# Problem details:
The records that follow are to be given again exactly, with their pictures omitted.

# Data records:
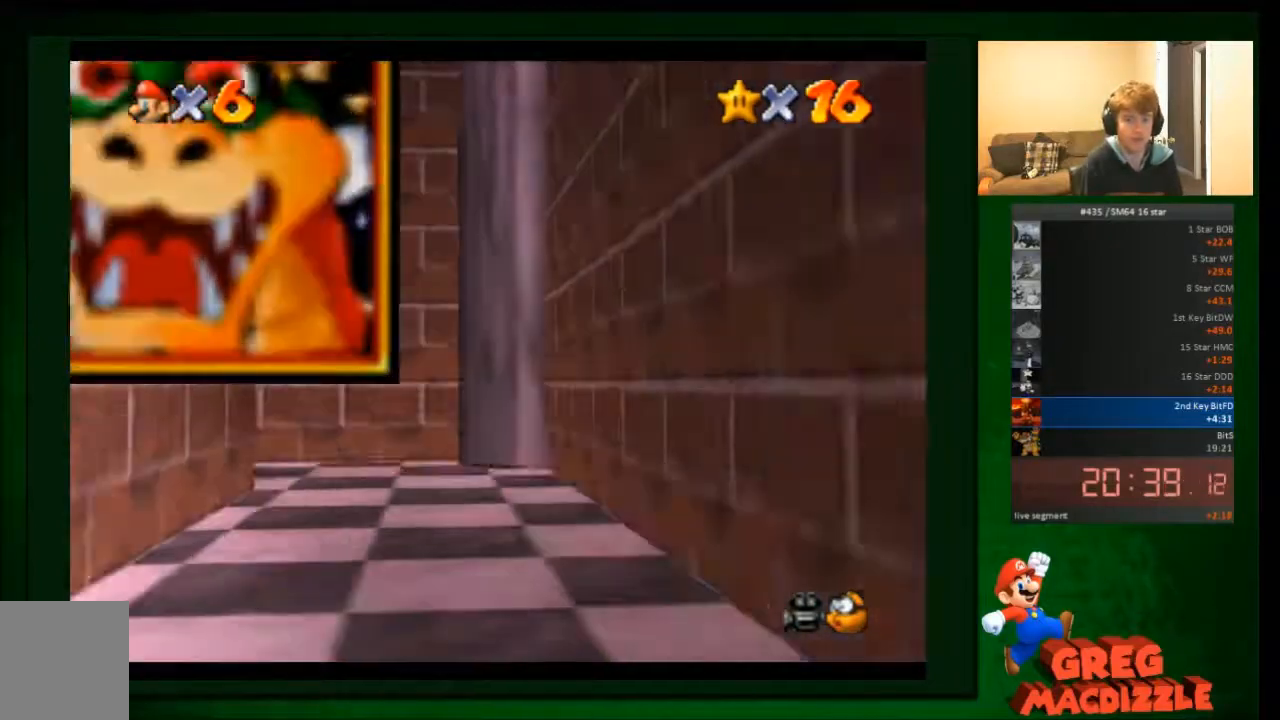
{"buttons": [], "left_stick": "down-left", "events": [[101, "left_stick", "left"], [301, "left_stick", "down-left"]]}
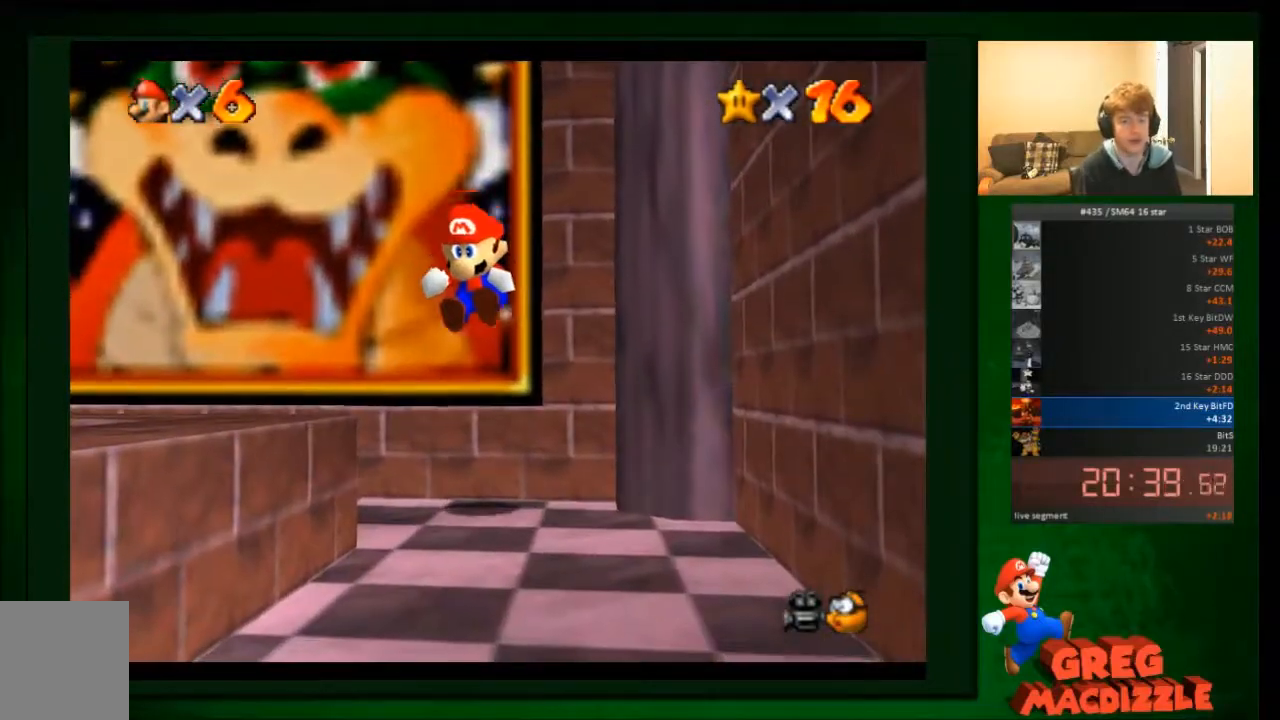
{"buttons": [], "left_stick": "down-left", "events": []}
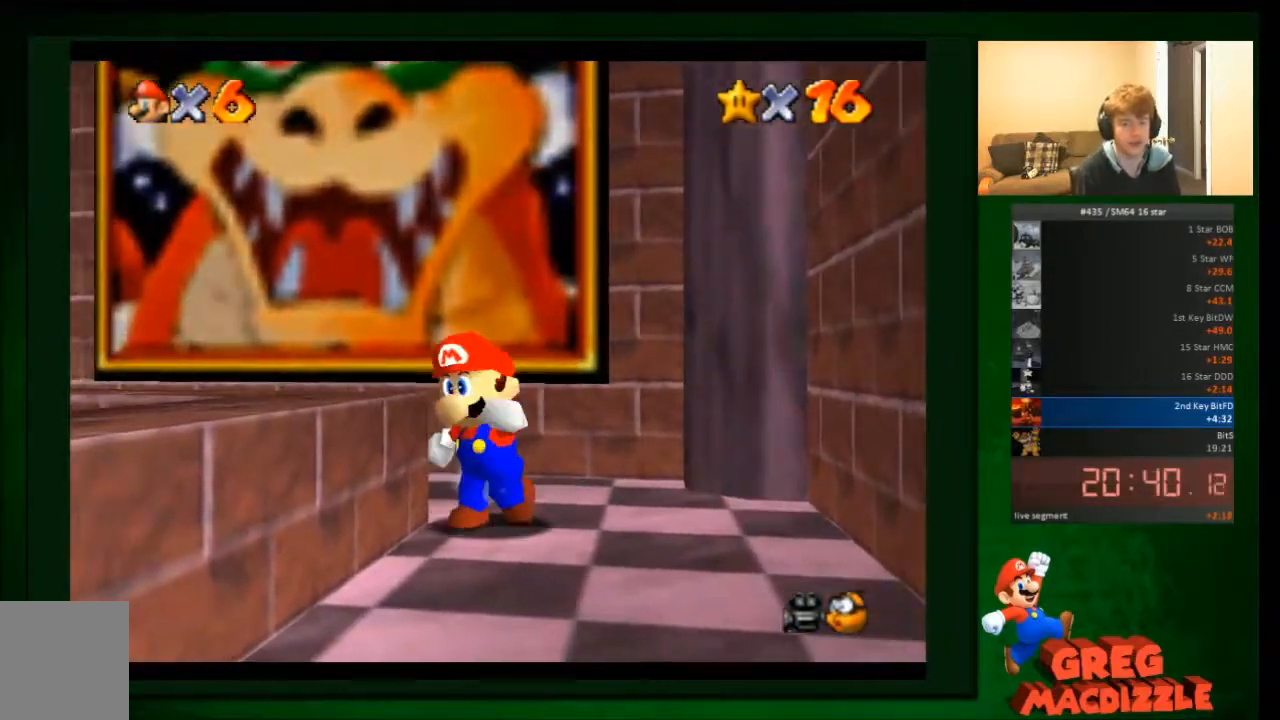
{"buttons": [], "left_stick": "up", "events": [[367, "left_stick", "up-left"], [434, "left_stick", "up"]]}
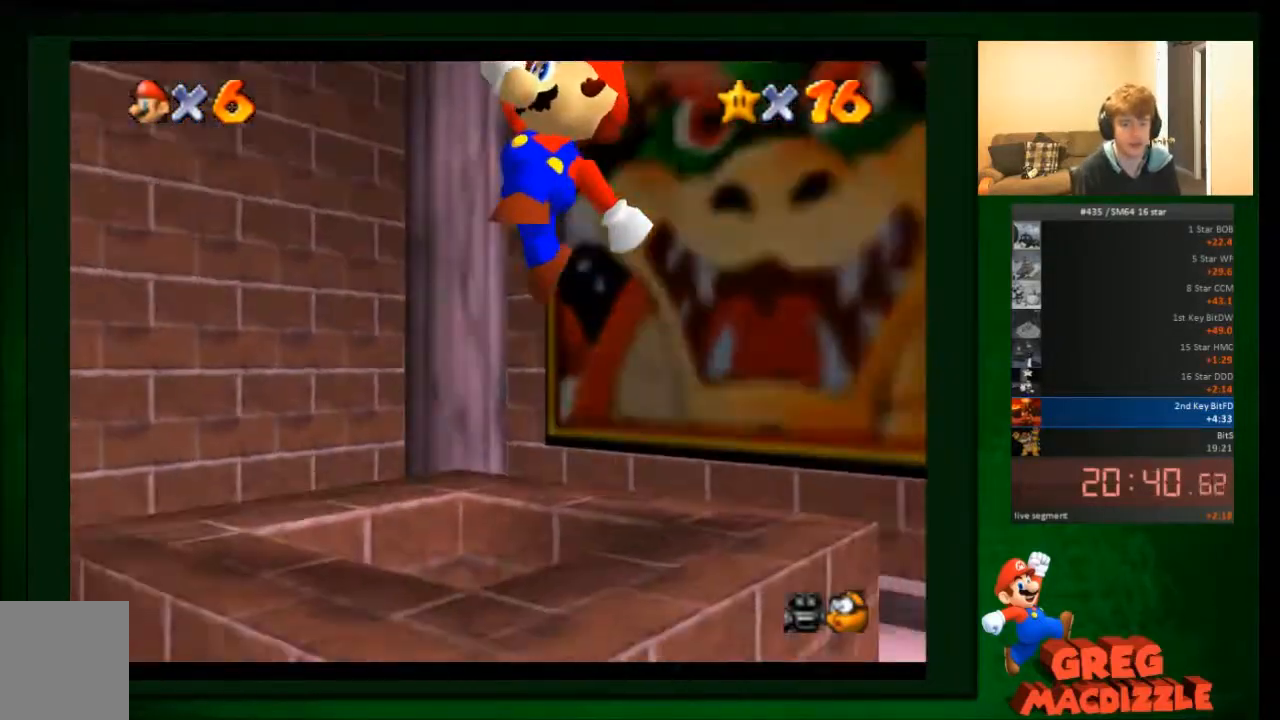
{"buttons": [], "left_stick": "up-right", "events": [[100, "left_stick", "up-right"]]}
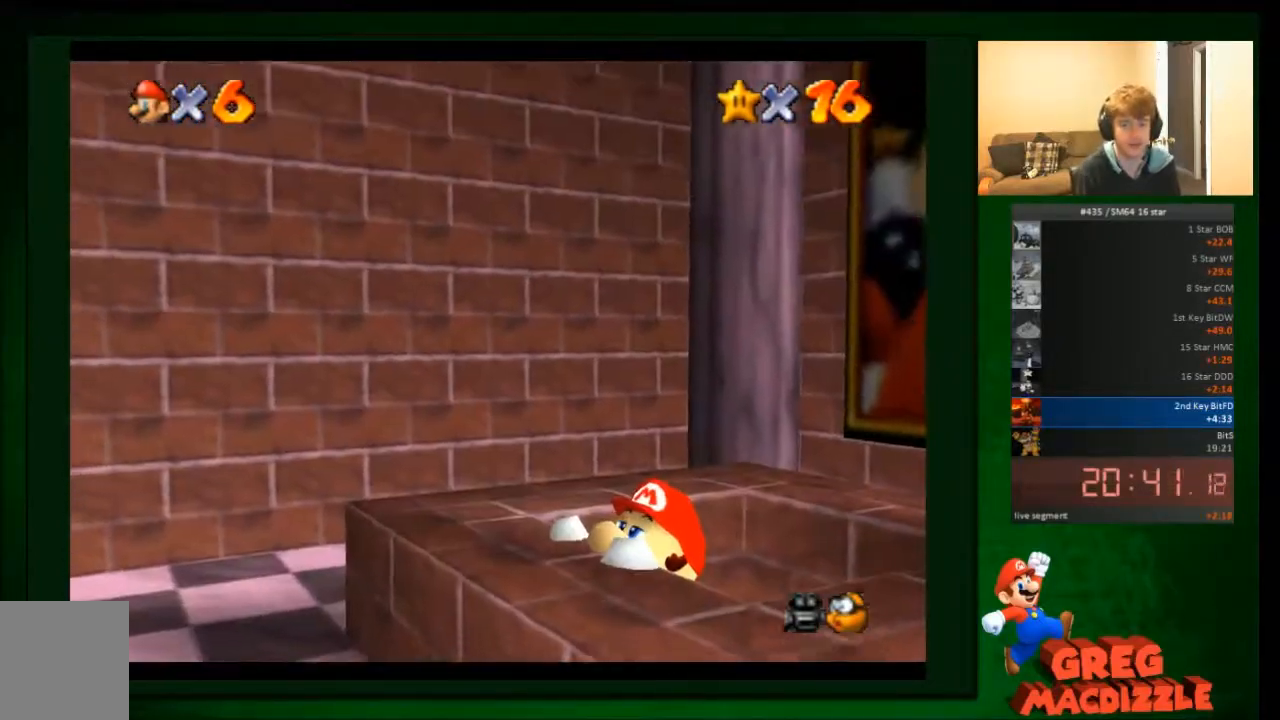
{"buttons": [], "left_stick": "right", "events": [[167, "left_stick", "center"], [234, "left_stick", "right"]]}
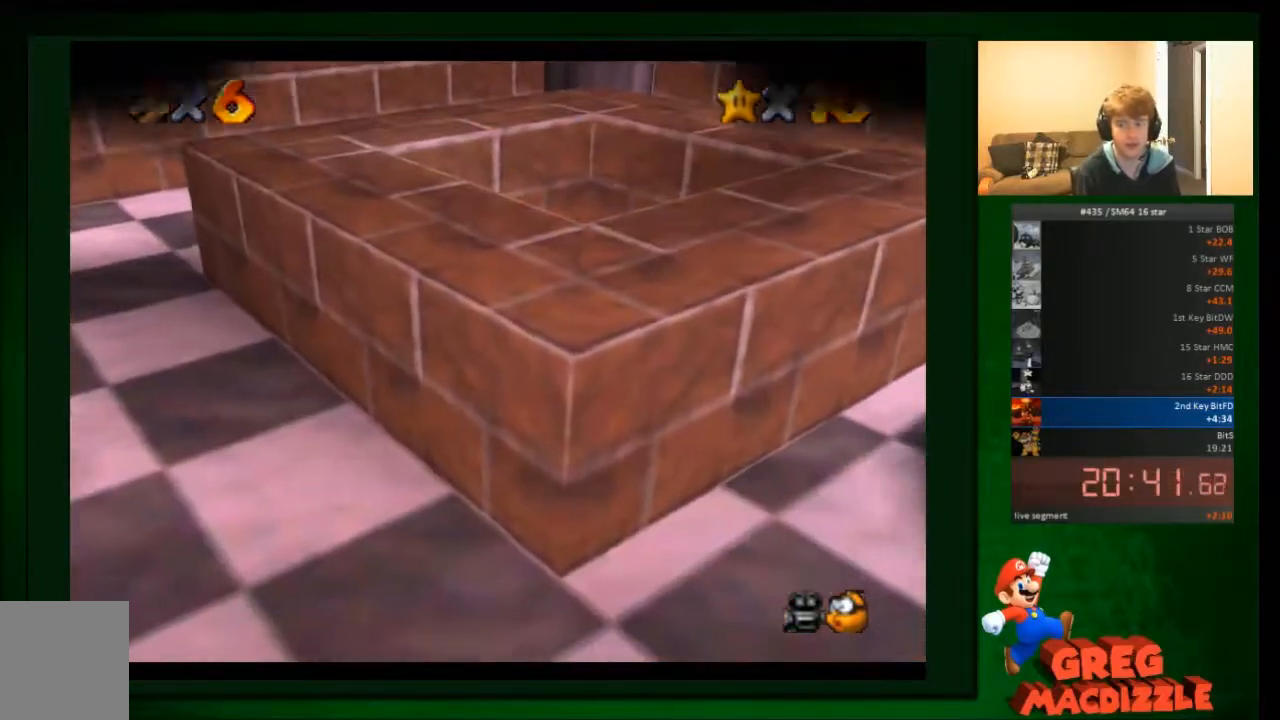
{"buttons": [], "left_stick": "center", "events": [[33, "left_stick", "center"]]}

# Task solution:
{"buttons": [], "left_stick": "down-left", "events": [[101, "left_stick", "left"], [301, "left_stick", "down-left"]]}
{"buttons": [], "left_stick": "down-left", "events": []}
{"buttons": [], "left_stick": "up", "events": [[367, "left_stick", "up-left"], [434, "left_stick", "up"]]}
{"buttons": [], "left_stick": "up-right", "events": [[100, "left_stick", "up-right"]]}
{"buttons": [], "left_stick": "right", "events": [[167, "left_stick", "center"], [234, "left_stick", "right"]]}
{"buttons": [], "left_stick": "center", "events": [[33, "left_stick", "center"]]}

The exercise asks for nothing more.